## Horizontal Stacked Bar Chart: Self-Rewarding Model vs. SFT Baseline Performance
### Overview
The image displays a horizontal stacked bar chart comparing the performance of three versions of a "Self-Rewarding" model (M1, M2, M3) against a common "SFT Baseline" model. The chart quantifies the outcomes of comparisons as percentages of wins for each model and ties.
### Components/Axes
* **Chart Type:** Horizontal Stacked Bar Chart.
* **Y-Axis (Vertical):** Lists the three comparison pairs. From top to bottom:
1. `Self-Rewarding M₃ vs. SFT Baseline`
2. `Self-Rewarding M₂ vs. SFT Baseline`
3. `Self-Rewarding M₁ vs. SFT Baseline`
* **X-Axis (Horizontal):** Implicitly represents percentage (0-100%), though no numerical axis labels are present.
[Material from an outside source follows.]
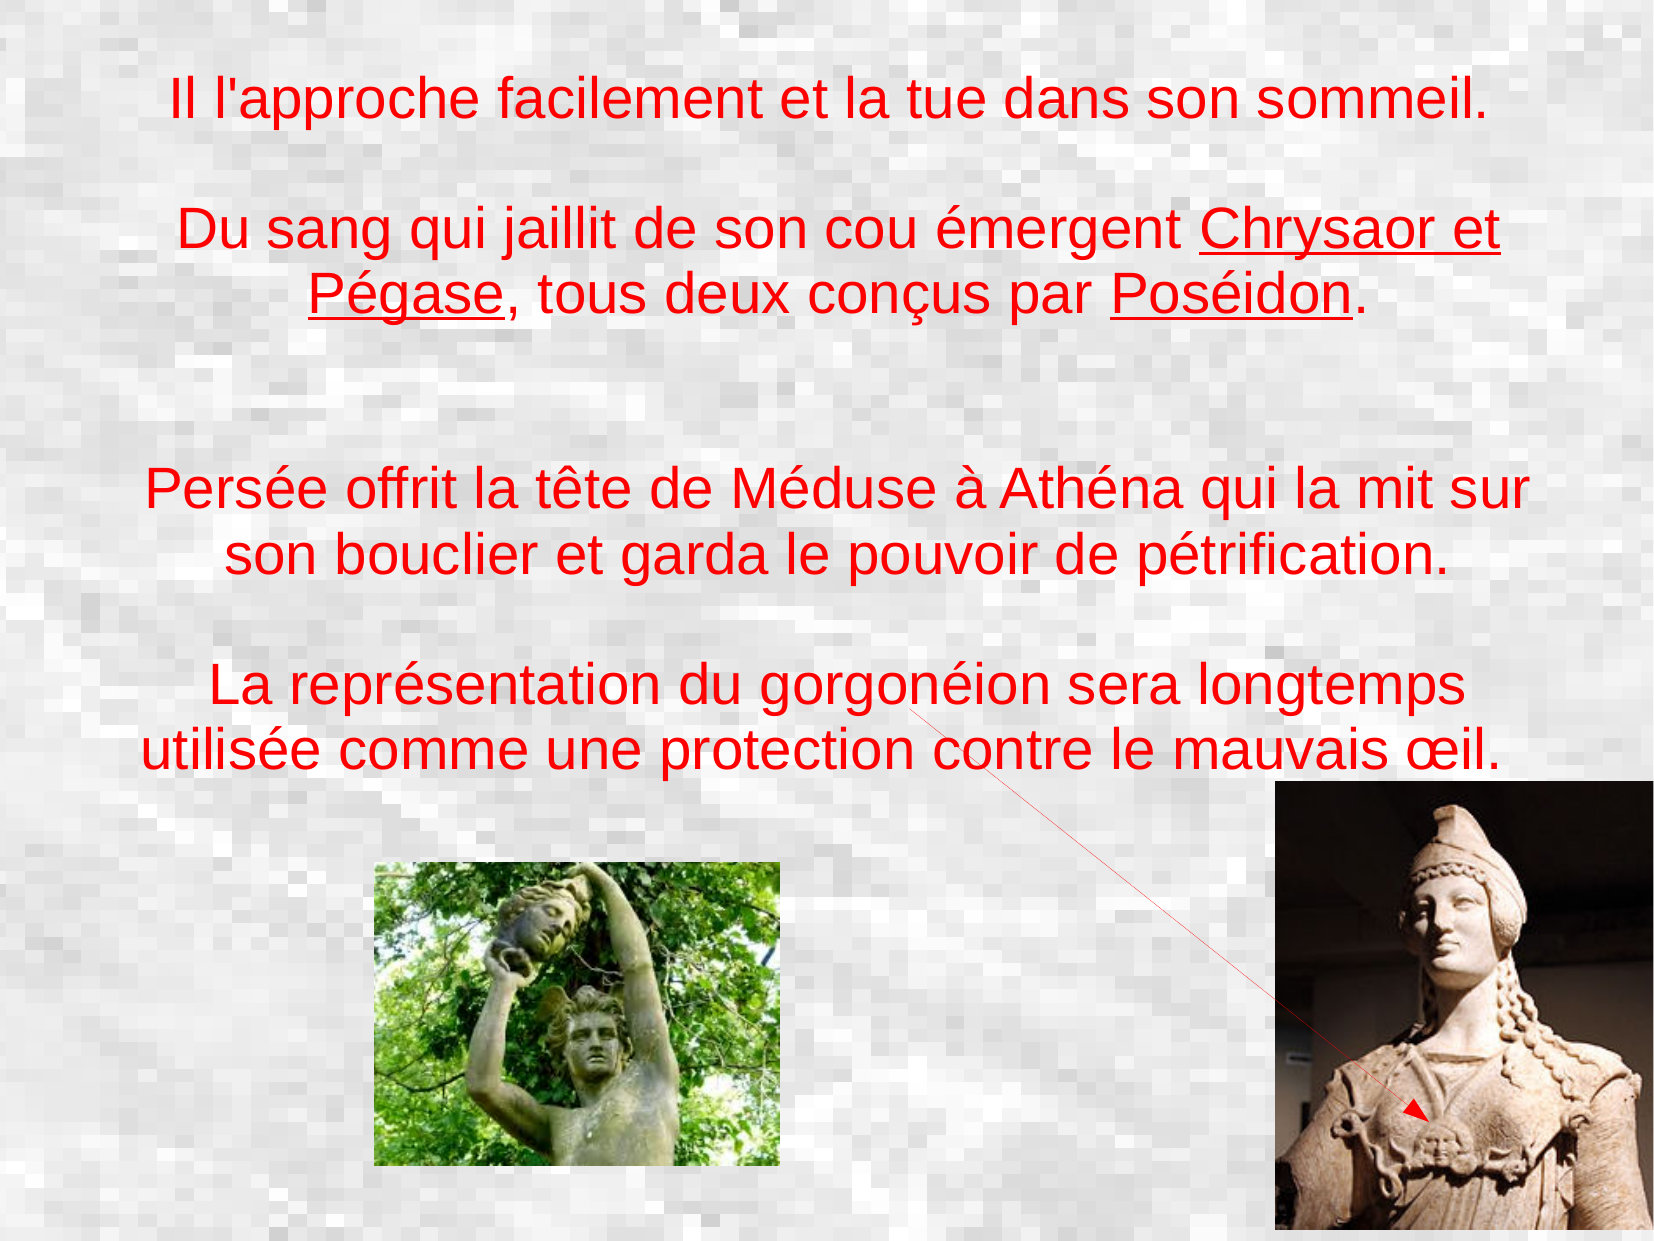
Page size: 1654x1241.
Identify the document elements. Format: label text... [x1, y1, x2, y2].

The total length of each bar represents 100% of the comparison outcomes.
* **Legend:** Positioned at the top of the chart.
* **Green Square:** `Self-Rewarding Wins`
* **Light Blue Square:** `Tie`
* **Red Square:** `SFT Baseline Wins`
* **Data Labels:** Percentage values are embedded directly within each colored segment of the bars.
### Detailed Analysis
Each bar is segmented into three colored parts corresponding to the legend. The values are transcribed as follows:
1. **Top Bar: Self-Rewarding M₃ vs. SFT Baseline**
* **Green Segment (Left):** `66.0` (Self-Rewarding Wins)
* **Light Blue Segment (Center):** `16.0` (Tie)
* **Red Segment (Right):** `18.0` (SFT Baseline Wins)
* **Trend:** The green segment is dominant, occupying nearly two-thirds of the bar, indicating a strong performance advantage for the M₃ model.
2. **Middle Bar: Self-Rewarding M₂ vs. SFT Baseline**
* **Green Segment (Left):** `56.0` (Self-Rewarding Wins)
* **Light Blue Segment (Center):** `24.0` (Tie)
* **Red Segment (Right):** `20.0` (SFT Baseline Wins)
* **Trend:** The green segment is still the largest, but smaller than in M₃. The tie segment is notably larger.
3. **Bottom Bar: Self-Rewarding M₁ vs. SFT Baseline**
* **Green Segment (Left):** `28.0` (Self-Rewarding Wins)
* **Light Blue Segment (Center):** `26.0` (Tie)
* **Red Segment (Right):** `46.0` (SFT Baseline Wins)
* **Trend:** The red segment is the largest, indicating the SFT Baseline wins more often than the M₁ model. The green segment is the smallest of all three bars.
### Key Observations
* **Clear Performance Gradient:** There is a stark, monotonic improvement in the Self-Rewarding model's performance as the version number increases from M₁ to M₃.
* **M₁ Underperformance:** The Self-Rewarding M₁ model loses to the SFT Baseline more often than it wins (46.0% vs. 28.0%).
* **M₃ Dominance:** The Self-Rewarding M₃ model achieves a decisive win rate of 66.0%, losing only 18.0% of the time.
* **Tie Rate Variation:** The percentage of ties is not constant. It is lowest for M₃ (16.0%) and highest for M₂ (24.0%).
### Interpretation
This chart demonstrates the progressive efficacy of an iterative model development process, likely involving self-rewarding or reinforcement learning techniques. The data suggests that successive versions (M₁ → M₂ → M₃) of the Self-Rewarding model have learned to significantly outperform the fixed SFT (Supervised Fine-Tuning) Baseline.
The inversion of the win/loss ratio from M₁ (where the baseline is superior) to M₃ (where the self-rewarding model is dominant) indicates a successful training or alignment trajectory. The varying tie rates may reflect changes in model confidence or the distinctness of the outputs between versions. The primary takeaway is that the "Self-Rewarding" approach, as embodied in model M₃, yields a substantially more capable model than the standard SFT baseline it was compared against.